Wednesday, June 28, 2006

MORE FIN DATA PROGRAM FALLOUT -- After yesterday's stiff pushback by the administration, NYT responds:

The Swift story bears no resemblance to security breaches, like disclosure of troop locations, that would clearly compromise the immediate safety of specific individuals. Terrorist groups would have had to be fairly credulous not to suspect that they would be subject to scrutiny if they moved money around through international wire transfers. In fact, a United Nations group set up to monitor Al Qaeda and the Taliban after Sept. 11 recommended in 2002 that other countries should follow the United States' lead in monitoring suspicious transactions handled by Swift. The report is public and available on the United Nations Web site.
And a U.S. Senator called for a damage assessment: "Senator Pat Roberts, the chairman of the Senate intelligence committee, asked the director of national intelligence on Tuesday to assess any damage to American counterterrorism efforts caused by the disclosure of secret programs to monitor telephone calls and financial transactions."

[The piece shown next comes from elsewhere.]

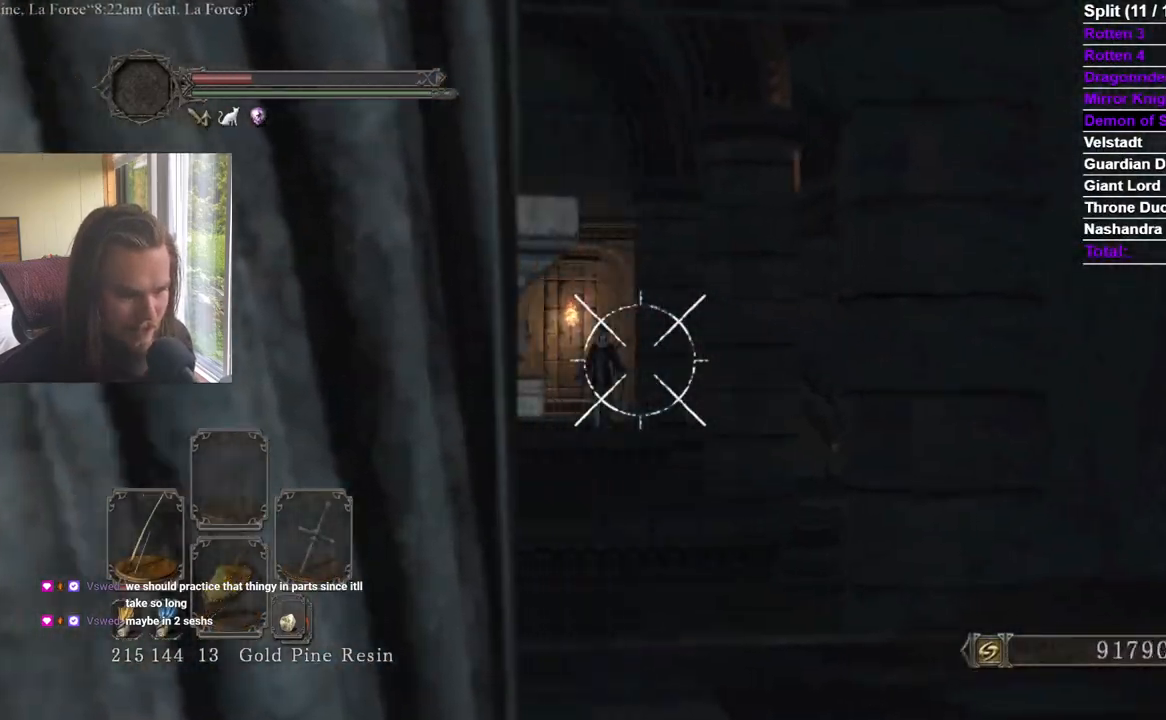
Gameplay with a controller (Xbox layout); each line is a JSON object with the inputs held at the frame after it. "events" lists button and stick changes between this image and that frame as [ms after this image, input, new state], when the widget could be followed in between. Not read: X.
{"buttons": ["L2", "R2"], "left_stick": "center", "right_stick": "left", "events": [[100, "right_stick", "center"], [250, "L2", "down"], [250, "right_stick", "left"], [350, "right_stick", "center"], [367, "left_stick", "center"], [500, "right_stick", "left"]]}
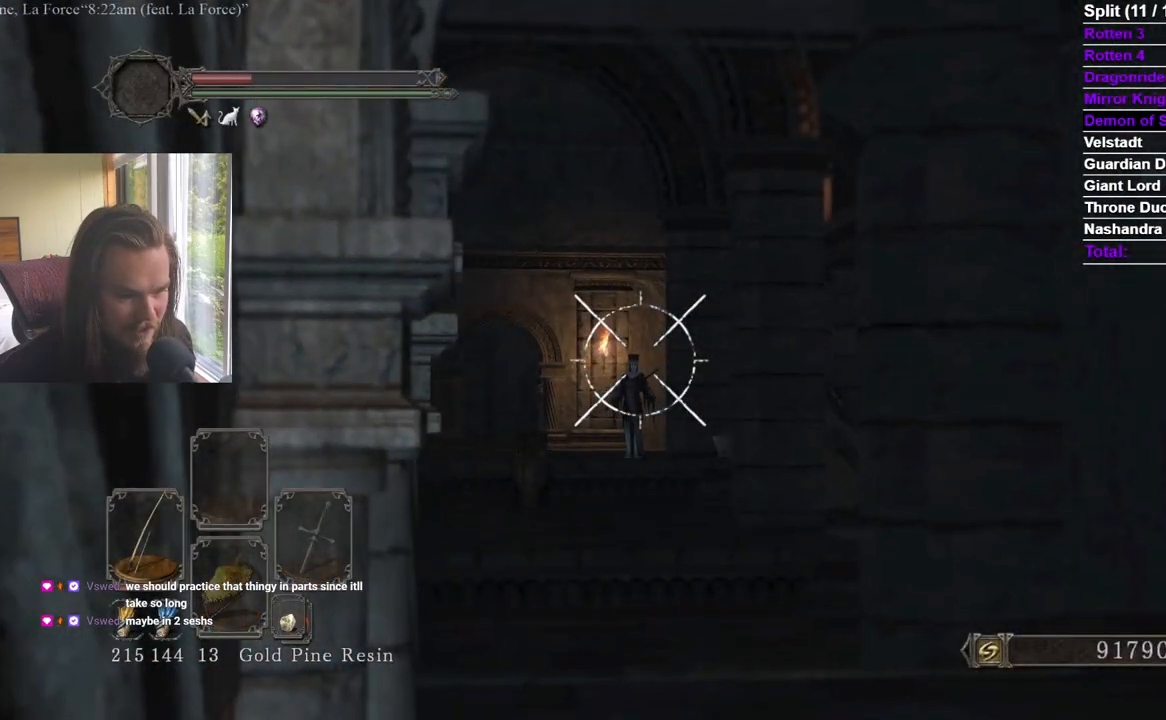
{"buttons": ["R2"], "left_stick": "center", "right_stick": "center", "events": [[100, "right_stick", "center"], [150, "left_stick", "right"], [351, "left_stick", "center"], [434, "L2", "up"]]}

Howard Kurtz chronicles the "piling on": "Even by modern standards of media-bashing, the volume of vitriol being heaped upon the editors on Manhattan's West 43rd Street is remarkable -- especially considering that the Los Angeles Times and Wall Street Journal also published accounts Friday of a secret administration program to monitor the financial transactions of terror suspects. So, in its later editions, did The Washington Post."

Meanwhile: "A human rights group in London said Tuesday that it had lodged complaints in 32 countries against a banking consortium in Brussels, contending that it violated European and Asian data protection rules by providing the United States with confidential information about international money transfers."